CHALLENGE = Transcribe every line of the material below word for word, keeping the lines in their original order.
☆ ☆ ☆
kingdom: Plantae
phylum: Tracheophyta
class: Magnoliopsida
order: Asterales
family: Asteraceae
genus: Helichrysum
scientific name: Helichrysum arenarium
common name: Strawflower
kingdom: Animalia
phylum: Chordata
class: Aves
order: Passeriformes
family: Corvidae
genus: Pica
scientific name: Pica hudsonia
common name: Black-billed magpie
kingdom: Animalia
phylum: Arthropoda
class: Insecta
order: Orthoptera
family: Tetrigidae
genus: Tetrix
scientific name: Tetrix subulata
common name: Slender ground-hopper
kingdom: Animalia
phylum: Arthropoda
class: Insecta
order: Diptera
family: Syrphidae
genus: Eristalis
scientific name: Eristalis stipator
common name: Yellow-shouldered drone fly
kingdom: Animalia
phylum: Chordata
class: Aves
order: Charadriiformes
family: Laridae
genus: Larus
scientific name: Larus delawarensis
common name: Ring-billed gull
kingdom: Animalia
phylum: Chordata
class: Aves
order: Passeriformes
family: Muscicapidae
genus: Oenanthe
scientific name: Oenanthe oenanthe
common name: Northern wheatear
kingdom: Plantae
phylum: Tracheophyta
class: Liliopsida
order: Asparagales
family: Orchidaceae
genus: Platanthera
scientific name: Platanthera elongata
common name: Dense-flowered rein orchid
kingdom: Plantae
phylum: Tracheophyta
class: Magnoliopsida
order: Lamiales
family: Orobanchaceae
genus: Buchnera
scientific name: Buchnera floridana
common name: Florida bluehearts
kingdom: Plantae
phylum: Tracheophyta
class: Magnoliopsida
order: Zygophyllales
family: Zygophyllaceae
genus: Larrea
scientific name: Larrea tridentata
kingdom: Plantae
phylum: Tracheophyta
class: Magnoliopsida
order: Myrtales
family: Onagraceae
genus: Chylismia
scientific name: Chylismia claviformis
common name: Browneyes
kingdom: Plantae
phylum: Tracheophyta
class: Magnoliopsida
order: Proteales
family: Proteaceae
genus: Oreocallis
☆ ☆ ☆
WRITTEN ANSWER =
kingdom: Plantae
phylum: Tracheophyta
class: Magnoliopsida
order: Asterales
family: Asteraceae
genus: Helichrysum
scientific name: Helichrysum arenarium
common name: Strawflower
kingdom: Animalia
phylum: Chordata
class: Aves
order: Passeriformes
family: Corvidae
genus: Pica
scientific name: Pica hudsonia
common name: Black-billed magpie
kingdom: Animalia
phylum: Arthropoda
class: Insecta
order: Orthoptera
family: Tetrigidae
genus: Tetrix
scientific name: Tetrix subulata
common name: Slender ground-hopper
kingdom: Animalia
phylum: Arthropoda
class: Insecta
order: Diptera
family: Syrphidae
genus: Eristalis
scientific name: Eristalis stipator
common name: Yellow-shouldered drone fly
kingdom: Animalia
phylum: Chordata
class: Aves
order: Charadriiformes
family: Laridae
genus: Larus
scientific name: Larus delawarensis
common name: Ring-billed gull
kingdom: Animalia
phylum: Chordata
class: Aves
order: Passeriformes
family: Muscicapidae
genus: Oenanthe
scientific name: Oenanthe oenanthe
common name: Northern wheatear
kingdom: Plantae
phylum: Tracheophyta
class: Liliopsida
order: Asparagales
family: Orchidaceae
genus: Platanthera
scientific name: Platanthera elongata
common name: Dense-flowered rein orchid
kingdom: Plantae
phylum: Tracheophyta
class: Magnoliopsida
order: Lamiales
family: Orobanchaceae
genus: Buchnera
scientific name: Buchnera floridana
common name: Florida bluehearts
kingdom: Plantae
phylum: Tracheophyta
class: Magnoliopsida
order: Zygophyllales
family: Zygophyllaceae
genus: Larrea
scientific name: Larrea tridentata
kingdom: Plantae
phylum: Tracheophyta
class: Magnoliopsida
order: Myrtales
family: Onagraceae
genus: Chylismia
scientific name: Chylismia claviformis
common name: Browneyes
kingdom: Plantae
phylum: Tracheophyta
class: Magnoliopsida
order: Proteales
family: Proteaceae
genus: Oreocallis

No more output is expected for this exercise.